Watch police clash with protesters in this original video. –
By Glynn Wilson –
NEW ORLEANS, La. — About 200 environmental activists from across the county marched from City Hall to the Super Dome here Wednesday and crashed an oil lease sale meeting trying to open up another 43 million acres to drilling in the Gulf of Mexico.
The protesters marched right up into the Super Dome, took over the hall and chanted slogans from 9 a.m. when the meeting was supposed to start until nearly 11, when the Bureau of Ocean Energy Management, Regulation and Enforcement gave up and removed its podium and even the flags, and left the building.
The agency conducting the bids, which was not particularly productive due to the low price of oil, is President Obama’s new federal department that replaced the corrupt Minerals Management Service under President Bush, where a lack of regulation was ruled partly to blame for the BP Gulf oil blowout and disaster in 2010.
Federal officials tried their best to read out the winning bids over the chanting protesters, but it was no use. The protesters even held signs in front of their faces as they tried to read out the bids, making it impossible for official business media there to cover it from the back of the room to get video or audio.
On the way into the stadium, a few oil industry suits made jokes about the protesters. One was overhead saying, in jest, “What’s this? A Bernie Sanders rally?”
Others made comments and asked questions about how the activists got to the meeting.
“Did they not drive cars?” As if to say oil is an essential ingredient in the economy.
But the activists chanted on, and by the end, no one was laughing. Some called it the most effective protest of its kind they had ever seen. At one point New Orleans police clashed with protesters, trying to push them off the stage. But the NOPD gave up and failed to get rid of the protesters, not making a single arrest. Some police officers even threw up their hands, laughed, and joined the crowd of people shooting video with their smart phones (see photos below).
Benjamin Waring, who owns an energy data consulting firm in New Orleans, stood at the back of the room speaking to a few activists, according the Newhouse Times-Picayune’s reporting at Nola.com.
He’s attended dozens of lease sales over the years, and said he had never seen anything like Wednesday’s demonstration, the news company’s blog reported.
“There have been protesters before, but it’s usually only 10 or 15 people,” he said.

**Data for analysis**.
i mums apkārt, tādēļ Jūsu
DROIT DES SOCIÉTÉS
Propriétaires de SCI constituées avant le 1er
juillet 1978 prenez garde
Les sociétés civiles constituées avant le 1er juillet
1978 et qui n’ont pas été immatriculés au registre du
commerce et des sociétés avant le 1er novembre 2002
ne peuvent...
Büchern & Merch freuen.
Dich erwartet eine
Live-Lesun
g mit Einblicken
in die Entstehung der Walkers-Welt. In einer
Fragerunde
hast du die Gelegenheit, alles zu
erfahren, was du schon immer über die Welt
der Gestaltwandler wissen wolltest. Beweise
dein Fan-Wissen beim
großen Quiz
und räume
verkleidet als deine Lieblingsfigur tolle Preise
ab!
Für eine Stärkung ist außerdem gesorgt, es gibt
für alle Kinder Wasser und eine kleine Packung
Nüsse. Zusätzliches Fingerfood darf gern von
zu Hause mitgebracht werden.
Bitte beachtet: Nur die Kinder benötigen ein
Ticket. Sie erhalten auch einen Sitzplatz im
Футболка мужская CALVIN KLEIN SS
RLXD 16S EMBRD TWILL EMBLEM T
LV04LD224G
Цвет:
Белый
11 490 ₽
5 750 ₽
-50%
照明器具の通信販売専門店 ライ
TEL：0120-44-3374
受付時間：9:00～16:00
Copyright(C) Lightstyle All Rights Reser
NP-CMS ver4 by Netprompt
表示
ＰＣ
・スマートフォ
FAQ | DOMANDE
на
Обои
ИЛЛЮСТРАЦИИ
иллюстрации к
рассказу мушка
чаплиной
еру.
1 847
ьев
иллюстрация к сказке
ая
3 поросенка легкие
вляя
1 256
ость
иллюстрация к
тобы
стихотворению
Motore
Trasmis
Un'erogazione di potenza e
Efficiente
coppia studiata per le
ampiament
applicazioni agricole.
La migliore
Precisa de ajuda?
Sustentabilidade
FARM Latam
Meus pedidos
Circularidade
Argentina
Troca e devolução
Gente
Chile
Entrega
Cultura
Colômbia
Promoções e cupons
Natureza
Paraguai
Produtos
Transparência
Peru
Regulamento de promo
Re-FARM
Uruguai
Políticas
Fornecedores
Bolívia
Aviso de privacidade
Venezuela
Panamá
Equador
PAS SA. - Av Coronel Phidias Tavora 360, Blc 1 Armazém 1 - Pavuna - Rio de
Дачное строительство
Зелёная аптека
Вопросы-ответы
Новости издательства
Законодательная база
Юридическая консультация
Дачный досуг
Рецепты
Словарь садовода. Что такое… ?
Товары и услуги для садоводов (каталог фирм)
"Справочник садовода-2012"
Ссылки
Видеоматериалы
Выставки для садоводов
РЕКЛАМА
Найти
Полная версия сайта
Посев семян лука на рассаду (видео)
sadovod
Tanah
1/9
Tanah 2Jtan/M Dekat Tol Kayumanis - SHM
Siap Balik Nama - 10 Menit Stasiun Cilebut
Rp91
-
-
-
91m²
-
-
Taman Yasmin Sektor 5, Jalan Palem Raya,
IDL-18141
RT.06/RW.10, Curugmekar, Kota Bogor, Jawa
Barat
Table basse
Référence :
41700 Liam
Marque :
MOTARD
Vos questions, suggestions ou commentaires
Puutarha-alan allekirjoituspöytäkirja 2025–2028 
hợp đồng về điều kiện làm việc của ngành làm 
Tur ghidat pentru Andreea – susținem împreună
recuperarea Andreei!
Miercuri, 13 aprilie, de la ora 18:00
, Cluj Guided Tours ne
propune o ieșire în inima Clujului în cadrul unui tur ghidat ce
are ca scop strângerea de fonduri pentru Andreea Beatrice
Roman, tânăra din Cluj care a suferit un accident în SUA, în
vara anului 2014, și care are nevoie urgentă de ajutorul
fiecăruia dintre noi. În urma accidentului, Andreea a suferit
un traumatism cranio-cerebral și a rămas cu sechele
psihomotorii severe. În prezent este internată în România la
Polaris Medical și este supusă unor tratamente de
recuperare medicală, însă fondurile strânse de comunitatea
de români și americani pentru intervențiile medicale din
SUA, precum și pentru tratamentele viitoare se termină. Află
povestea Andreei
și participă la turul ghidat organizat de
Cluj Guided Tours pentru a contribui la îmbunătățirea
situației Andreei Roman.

**Required tasks**.
[1] Rewrite the part of the New Orleans protest article between "Watch police clash" and "Gulf of Mexico.", inclusive, swapping "Super Dome" for "Superdome".
[2] List every person named in the New Orleans protest article.
[3] Summarize the New Orleans protest article in two sentences.

**Response list**.
[1]
Watch police clash with protesters in this original video. –
By Glynn Wilson –
NEW ORLEANS, La. — About 200 environmental activists from across the county marched from City Hall to the Superdome here Wednesday and crashed an oil lease sale meeting trying to open up another 43 million acres to drilling in the Gulf of Mexico.

[2]
Glynn Wilson
President Obama
President Bush
Bernie Sanders
Benjamin Waring

[3] About 200 environmental activists marched to the Super Dome in New Orleans and took over an oil lease sale meeting for Gulf of Mexico drilling, chanting until the Bureau of Ocean Energy Management, Regulation and Enforcement gave up and left. New Orleans police tried to push the protesters off the stage but failed and made no arrests, and a longtime attendee said he had never seen anything like the demonstration.